When a foreign national seeks citizenship/naturalisaton of their host nation, who should make that decision – those of the community in which the applicant lives; or, as in the United Kingdom, a bureaucratic, box-ticking government department?

Recently, in Switzerland, a case concerning a woman who had lived in Switzerland since she was eight, speaks fluent Swiss German, has three children with Swiss passports, has no criminal record, doesn’t claim welfare and is politically active was rejected. On the face of it, one would have thought she would be a ‘shoo-in’ for a Swiss passport. How wrong you are..

Read the article and you will find the reasons why the outcome of her application was rejected. You will also be able to read the comments to the article, among which is mine.

As I wrote, my view is that only those to whom ‘ownership’ of a nation is a ‘given’ should be able to confer citizenship and the benefits that such brings.

Should that not be the case in our nation, the United Kingdom?

Is there not a case made, in this instance, for ‘people power’ – and should not ‘people power’ be able to decide any matter which affects that people’s nation?

What do my readers think?

4 thoughts on “Naturalisation

  1. I have a young relative born in New Guinea and schooled in Hong Kong, the Philippines, Sri Lanka and England. She lives in Zurich speaks German, works as a teacher and is happy there. I also have a neighbour who sent their daughter to be an intern in Lucerne for 2 years. She has not learnt one word of French and will be glad to home in the spring. So my question is Ms Holten has got it all wrong and why did she stay so long?

  2. “people power “is mob rule leading to gang rule. Muscle usually prevails over intellect for a while..
    People are sheep.

  3. I think that local people with a knowledge of the individual should be consulted, or at least be given the chance to object, just as we are (theoretically) in the case of planning applications, with notices posed up within the community.

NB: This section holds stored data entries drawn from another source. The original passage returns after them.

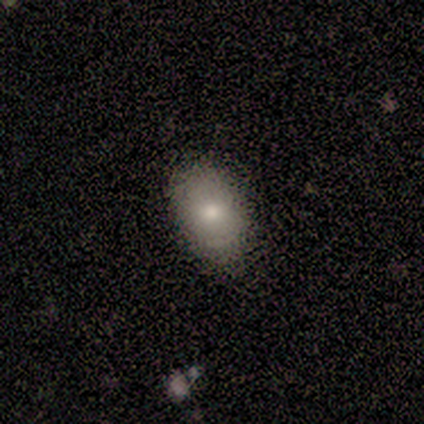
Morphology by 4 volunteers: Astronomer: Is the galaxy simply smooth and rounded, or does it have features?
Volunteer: smooth — 75%.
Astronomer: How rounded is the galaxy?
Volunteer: in between — 67%.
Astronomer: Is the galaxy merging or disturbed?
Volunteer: none — 75%.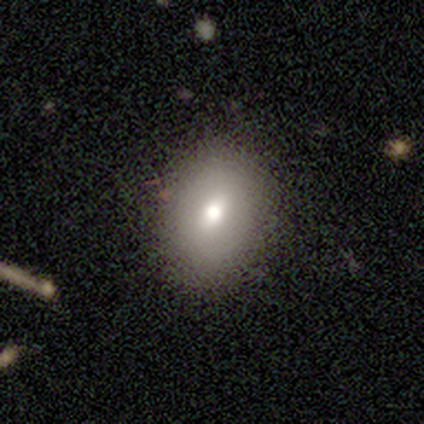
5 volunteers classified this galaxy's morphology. Smooth or featured? smooth (80%)
How rounded? in between (75%)
Merging? none (80%)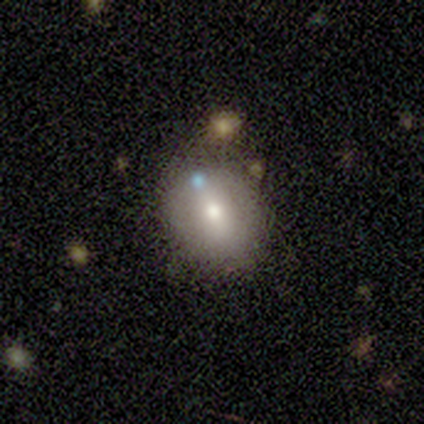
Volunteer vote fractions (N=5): A smooth galaxy with no disk features (40%, tied with featured or disk) that is round (50%, tied with in between). Merging: none (50%, tied with minor disturbance).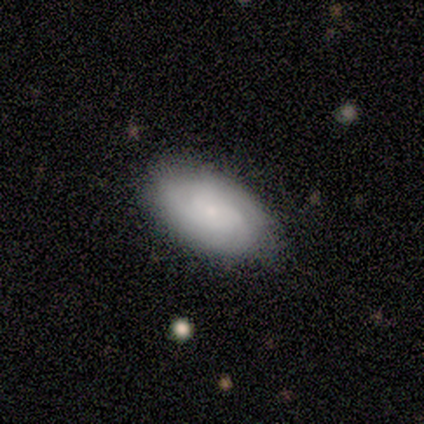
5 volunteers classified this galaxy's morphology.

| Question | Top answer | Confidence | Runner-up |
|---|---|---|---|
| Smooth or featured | smooth | 80% | featured or disk (20%) |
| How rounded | in between | 100% | — |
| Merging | none | 60% | minor disturbance (40%) |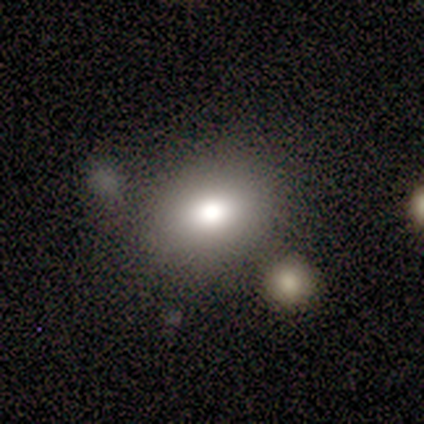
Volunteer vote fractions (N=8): smooth 62%, star or artifact 38%, featured or disk 0%. Down the decision tree: how rounded — round (60%); merging — none (60%).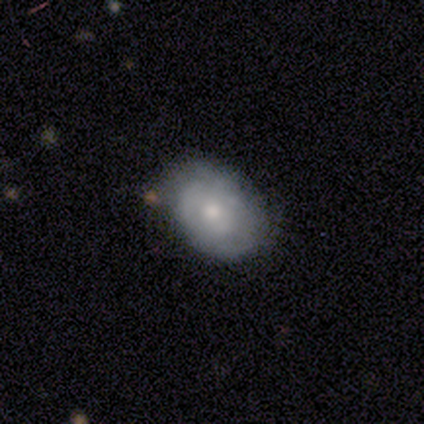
Smooth or featured? 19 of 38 (50%) said smooth. How rounded? 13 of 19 (68%) said in between. Merging? 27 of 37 (73%) said none.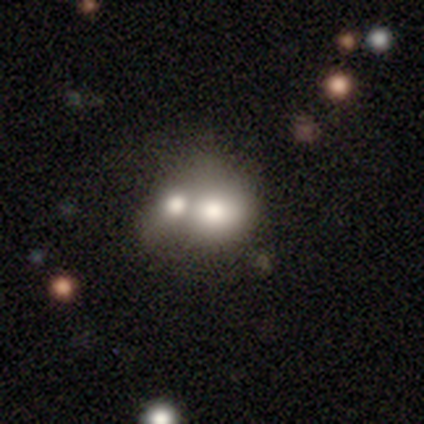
smooth-or-featured: smooth: 80% | featured or disk: 20% | star or artifact: 0%
  how-rounded: in between: 75% | round: 25% | cigar-shaped: 0%
  merging: merger: 80% | none: 20% | minor disturbance: 0% | major disturbance: 0%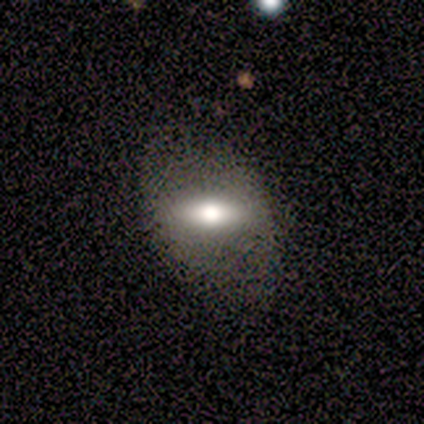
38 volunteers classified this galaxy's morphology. Volunteers were most divided on "smooth or featured": smooth: 63%, featured or disk: 32%, star or artifact: 5%. More confident: how rounded — in between (88%); merging — none (67%).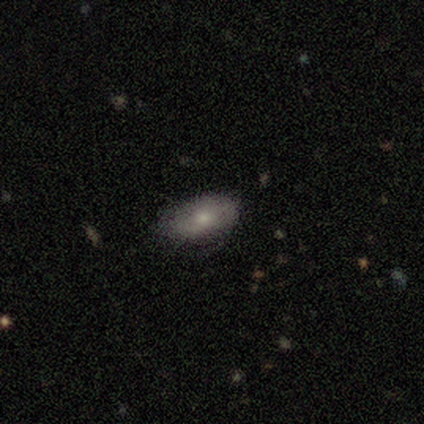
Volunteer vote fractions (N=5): smooth_or_featured: smooth (p=0.80) [alt: featured or disk p=0.20]
how_rounded: in between (p=1.00)
merging: none (p=1.00)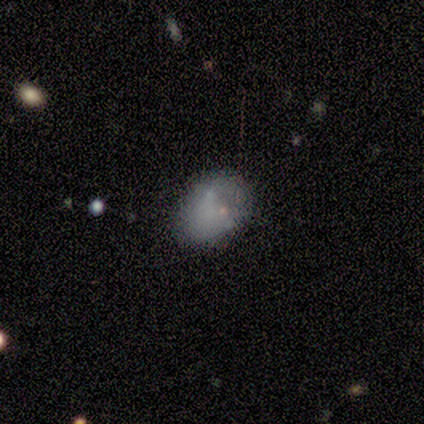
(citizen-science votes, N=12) Smooth or featured? smooth (75%)
How rounded? in between (89%)
Merging? none (50%)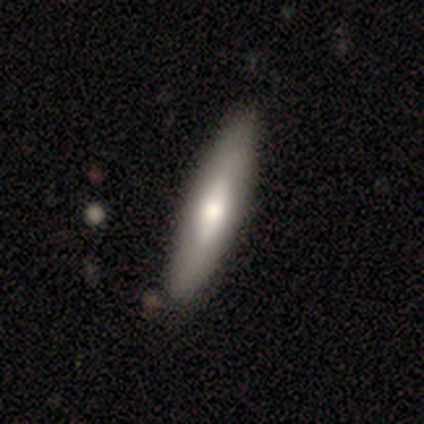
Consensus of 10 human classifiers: Overall: smooth (90%). How rounded: cigar-shaped (67%; in between 33%). Merging: none (89%).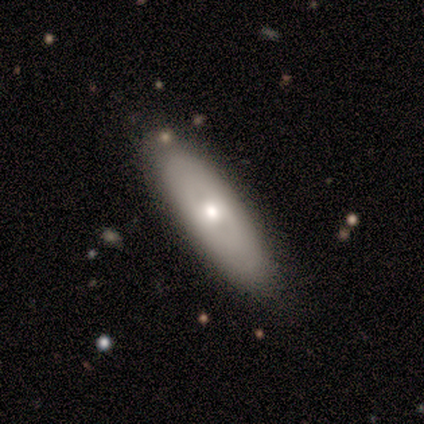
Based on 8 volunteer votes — Smooth or featured?
  - smooth: 75% *
  - featured or disk: 25%
  - star or artifact: 0%
How rounded?
  - cigar-shaped: 67% *
  - in between: 33%
  - round: 0%
Merging?
  - none: 100% *
  - minor disturbance: 0%
  - major disturbance: 0%
  - merger: 0%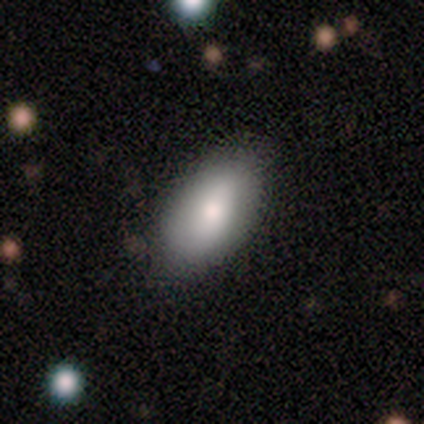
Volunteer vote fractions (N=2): This is clearly a smooth galaxy (100%). How rounded: clearly in between (100%). Merging: possibly none (50%, tied with minor disturbance).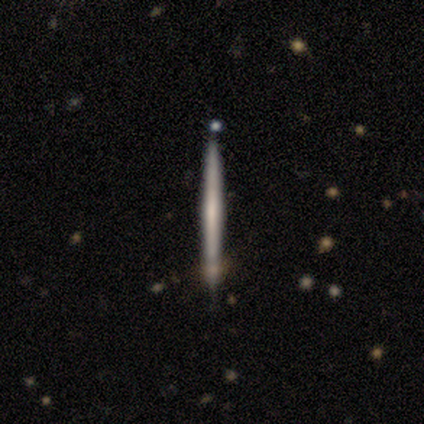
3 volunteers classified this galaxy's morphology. Overall: featured or disk (67%; smooth 33%). Edge-on disk: yes (100%). Edge-on bulge: none (50%, tied with rounded). Merging: none (100%).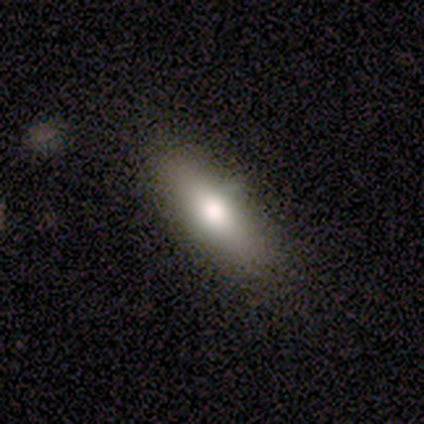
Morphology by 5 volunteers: A featured or disk galaxy (60%) viewed edge-on (67%) with a rounded central bulge (100%).

Vote fractions:
- Smooth or featured? featured or disk: 60% / smooth: 40% / star or artifact: 0%
- Edge-on disk? yes: 67% / no: 33%
- Edge-on bulge? rounded: 100% / boxy: 0% / none: 0%
- Merging? none: 80% / minor disturbance: 20% / major disturbance: 0% / merger: 0%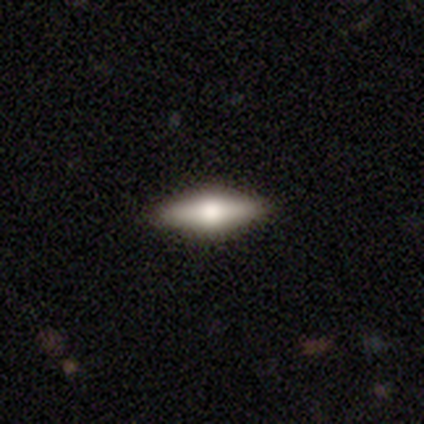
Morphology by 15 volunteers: Volunteers were most divided on "how rounded": in between: 67%, cigar-shaped: 33%, round: 0%. More confident: merging — none (93%); smooth or featured — smooth (80%).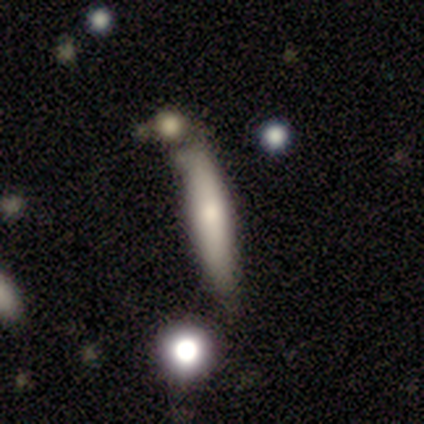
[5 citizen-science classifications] smooth-or-featured: smooth: 80% | featured or disk: 20% | star or artifact: 0%
  how-rounded: in between: 50% (tied) | cigar-shaped: 50% (tied) | round: 0%
  merging: minor disturbance: 80% | major disturbance: 20% | none: 0% | merger: 0%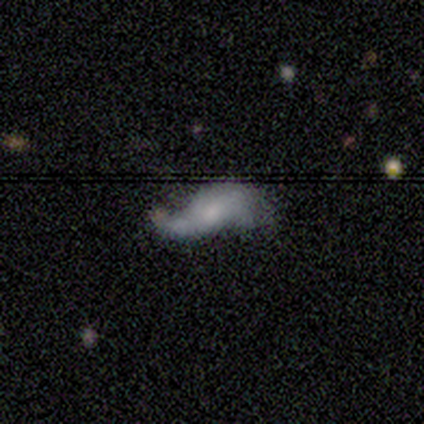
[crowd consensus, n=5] Smooth or featured: featured or disk — 80% (smooth — 20%)
Edge-on disk: no — 75% (yes — 25%)
Bar: no — 100%
Spiral arms: yes — 67% (no — 33%)
Spiral winding: loose — 100%
Spiral arm count: 2 — 100%
Bulge size: moderate — 67% (none — 33%)
Merging: minor disturbance — 60% (none — 20%)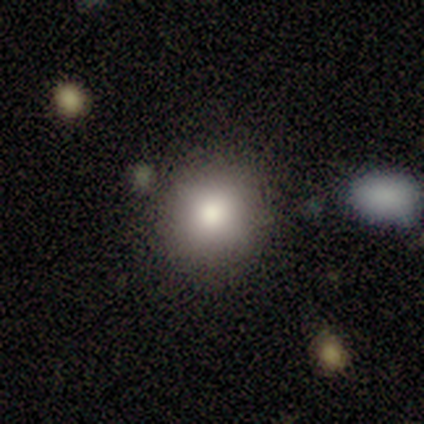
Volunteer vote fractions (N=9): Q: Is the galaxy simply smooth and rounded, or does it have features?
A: smooth — 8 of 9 (89%).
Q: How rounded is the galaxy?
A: round — 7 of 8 (88%).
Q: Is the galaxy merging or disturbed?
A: none — 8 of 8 (100%).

    1. As indeed they are in a sense, Form AN1 Application for Naturalisation requires signatures of two referees who must have known the applicant for at least three years.
      Seems to me that the applicant in the Swiss case was hard done by, by people that were more concerned with their local values rather than the values of Switzerland as a whole.
      The Swiss system seems to be fragmented, leaving decisions on Nationalisation to individuals in Cantons who presumably all have slightly different priority’s is not IMHO very clever or fair.
      In this area it seems to me that the English System has more merit, it demands that the applicant has a good command of the Language and Knowledge of the Country and it’s culture (IMHO maybe to too high a standard in both cases) plus two local referees and can prove that they are “settled”.
      There is a standard and it’s universal.

      The deficit in terms of democracy is not with Nationalisation it is with “Leave To Remain” for which no local referees are required at all.